The following are the least expensive types of health insurance (depending on eligibility):

  • Medicaid, a government-funded program that offers free or affordable health insurance to low-income individuals and families.

  • Medicare, a government-funded program for US citizens and permanent residents 65 and older. Learn the difference between Medicaid and Medicare.

  • HMO plans that generally have lower premiums and deductibles than other plans and also fixed copays for doctor visits.

  • Bronze health plans from the ACA Marketplace that offer affordable health coverage at a low monthly premium.

How Do I Get Insurance When I Am Poor?

You can check your eligibility for Medicaid, a government-funded program that offers free or affordable health insurance to low-income individuals and families. If you do not qualify for Medicaid, you may be eligible for low-cost insurance plans for financially constrained individuals. Check your state’s Health Insurance Marketplace for cheap health insurance options. 

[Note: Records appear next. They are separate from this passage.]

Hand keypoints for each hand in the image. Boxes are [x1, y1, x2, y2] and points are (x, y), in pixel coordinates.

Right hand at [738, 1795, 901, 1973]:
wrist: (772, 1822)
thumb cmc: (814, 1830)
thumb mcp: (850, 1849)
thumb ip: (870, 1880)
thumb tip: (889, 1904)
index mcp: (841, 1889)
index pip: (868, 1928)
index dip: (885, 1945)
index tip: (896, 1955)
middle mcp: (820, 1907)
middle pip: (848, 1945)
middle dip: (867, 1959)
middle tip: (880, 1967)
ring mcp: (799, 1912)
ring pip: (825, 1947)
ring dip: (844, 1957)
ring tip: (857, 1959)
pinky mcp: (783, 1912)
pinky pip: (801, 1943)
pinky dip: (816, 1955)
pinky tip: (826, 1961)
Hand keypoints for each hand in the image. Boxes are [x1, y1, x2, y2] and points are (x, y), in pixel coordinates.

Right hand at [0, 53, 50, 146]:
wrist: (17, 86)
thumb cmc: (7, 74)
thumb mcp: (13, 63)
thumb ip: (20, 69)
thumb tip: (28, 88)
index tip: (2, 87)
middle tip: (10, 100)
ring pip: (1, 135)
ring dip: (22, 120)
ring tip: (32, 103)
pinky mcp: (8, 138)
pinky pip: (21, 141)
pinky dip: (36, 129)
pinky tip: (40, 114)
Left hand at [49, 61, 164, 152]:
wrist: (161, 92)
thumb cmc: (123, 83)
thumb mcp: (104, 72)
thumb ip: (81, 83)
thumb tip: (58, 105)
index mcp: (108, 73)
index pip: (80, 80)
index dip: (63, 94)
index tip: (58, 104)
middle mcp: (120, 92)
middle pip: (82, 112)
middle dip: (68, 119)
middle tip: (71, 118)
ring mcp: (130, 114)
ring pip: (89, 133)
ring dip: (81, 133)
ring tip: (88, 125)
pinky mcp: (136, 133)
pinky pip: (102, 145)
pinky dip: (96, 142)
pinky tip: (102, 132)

How Much Does Health Insurance Cost A Month?

Health insurance costs can vary widely, ranging from under $20 to over $1,500. The average cost of an ACA Marketplace plan in the US is approximately $475 in monthly premiums. 

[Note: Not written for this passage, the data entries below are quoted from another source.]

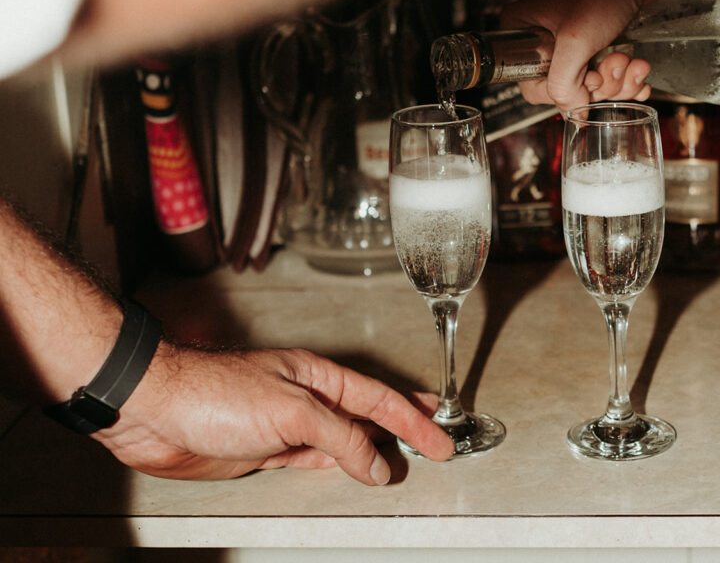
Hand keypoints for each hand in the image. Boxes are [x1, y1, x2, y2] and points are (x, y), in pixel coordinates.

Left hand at [94, 343, 453, 484]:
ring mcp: (287, 423)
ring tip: (404, 455)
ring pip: (344, 438)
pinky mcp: (265, 448)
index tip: (441, 440)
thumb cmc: (213, 393)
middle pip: (368, 415)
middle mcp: (307, 397)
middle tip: (436, 441)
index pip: (380, 400)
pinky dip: (340, 464)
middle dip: (404, 427)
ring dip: (375, 448)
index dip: (414, 421)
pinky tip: (352, 468)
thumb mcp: (291, 411)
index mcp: (318, 376)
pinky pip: (316, 457)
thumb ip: (339, 437)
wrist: (154, 411)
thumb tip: (376, 463)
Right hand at [502, 0, 658, 113]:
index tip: (586, 80)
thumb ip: (564, 83)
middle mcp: (543, 38)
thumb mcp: (574, 40)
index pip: (532, 86)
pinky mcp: (598, 41)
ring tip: (630, 60)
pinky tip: (640, 71)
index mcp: (522, 32)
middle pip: (567, 87)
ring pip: (593, 84)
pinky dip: (627, 78)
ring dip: (618, 80)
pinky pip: (609, 75)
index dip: (563, 91)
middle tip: (614, 63)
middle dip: (599, 83)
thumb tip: (573, 113)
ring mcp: (573, 41)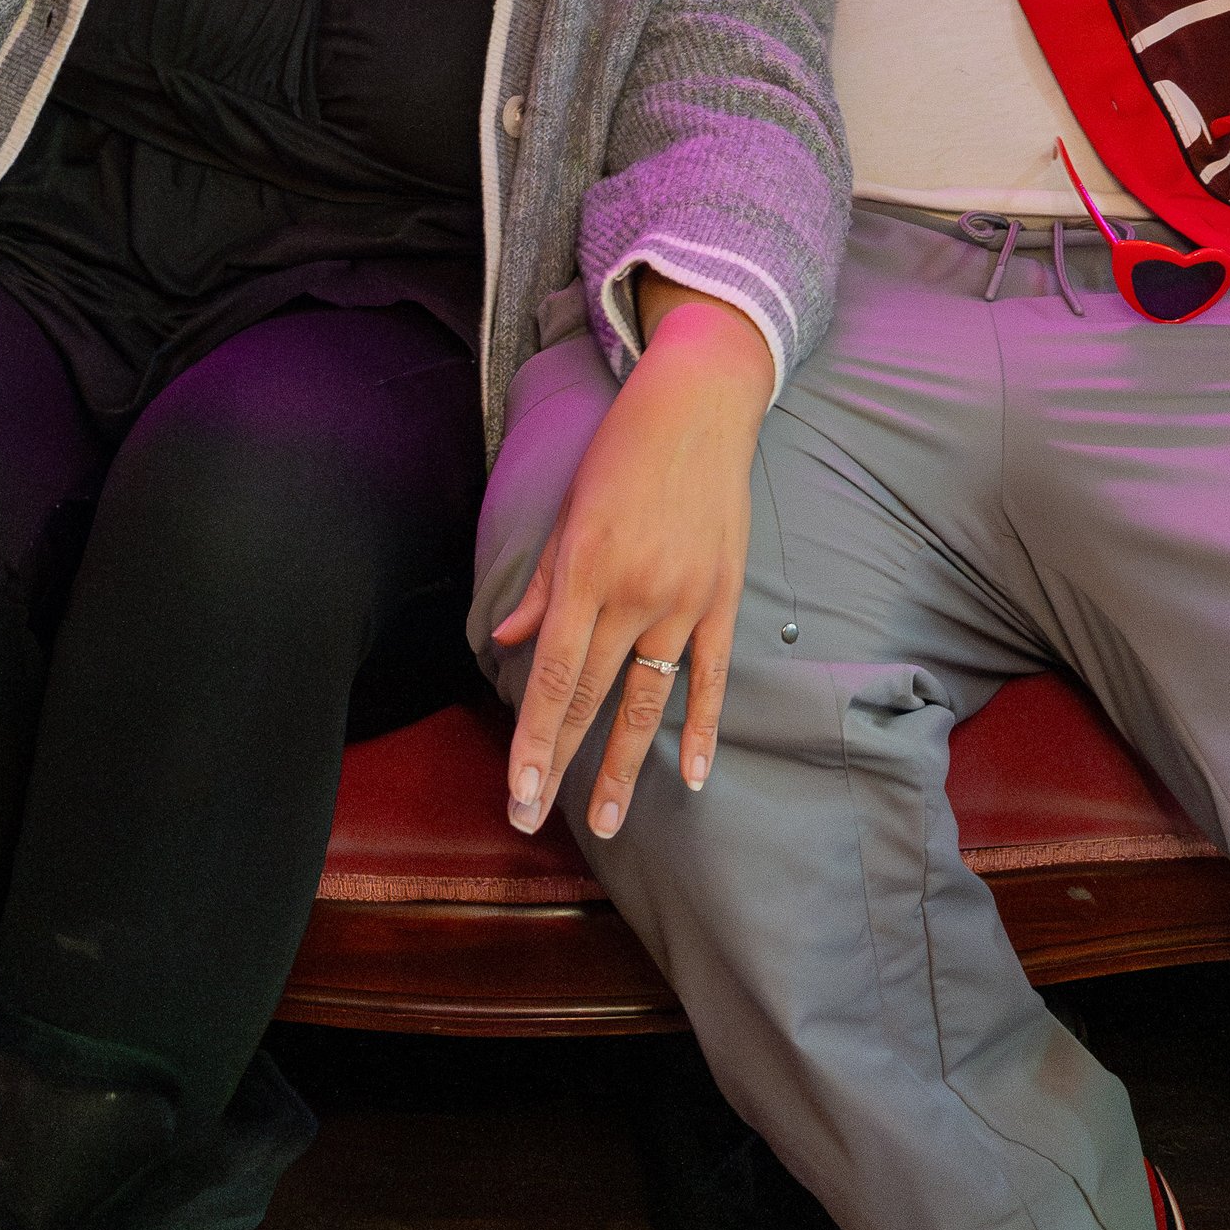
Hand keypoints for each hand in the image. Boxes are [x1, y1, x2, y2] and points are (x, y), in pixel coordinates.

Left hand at [493, 286, 770, 841]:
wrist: (699, 406)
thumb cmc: (620, 451)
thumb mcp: (566, 510)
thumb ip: (540, 585)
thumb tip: (506, 643)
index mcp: (586, 570)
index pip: (554, 676)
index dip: (534, 742)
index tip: (518, 796)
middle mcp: (634, 592)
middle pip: (592, 697)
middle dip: (560, 765)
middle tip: (534, 823)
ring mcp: (684, 599)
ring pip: (649, 700)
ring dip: (625, 766)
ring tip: (606, 821)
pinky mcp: (722, 597)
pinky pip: (711, 676)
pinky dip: (705, 728)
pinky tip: (697, 775)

What Is The Best Health Insurance?

There is no single best health insurance for everyone. The best health insurance depends on your age, health status, and other factors. 

Is Health Insurance Even Worth It?

Health insurance is definitely worth it, even for young, healthy people with no pre-existing condition, because it offers preventive care and financial security. However, it’s important to carefully review the plan and choose the type of plan that is suitable for your age, family size, and health needs. 

Is It Worth It To Not Have Health Insurance?

It is not worth the risk of not having insurance. Illnesses and accidents can strike anyone at any time. Not having insurance can lead to unmet medical needs, put your life at risk, and lead to financial ruin. 

What Is The Goal of Healthy People 2030 Health Insurance?

The goal of Healthy People 2030 is to improve health by increasing medical, dental, and prescription drug insurance coverage. People without insurance are less likely to get the health care services and medications they need and more likely to have poor health outcomes.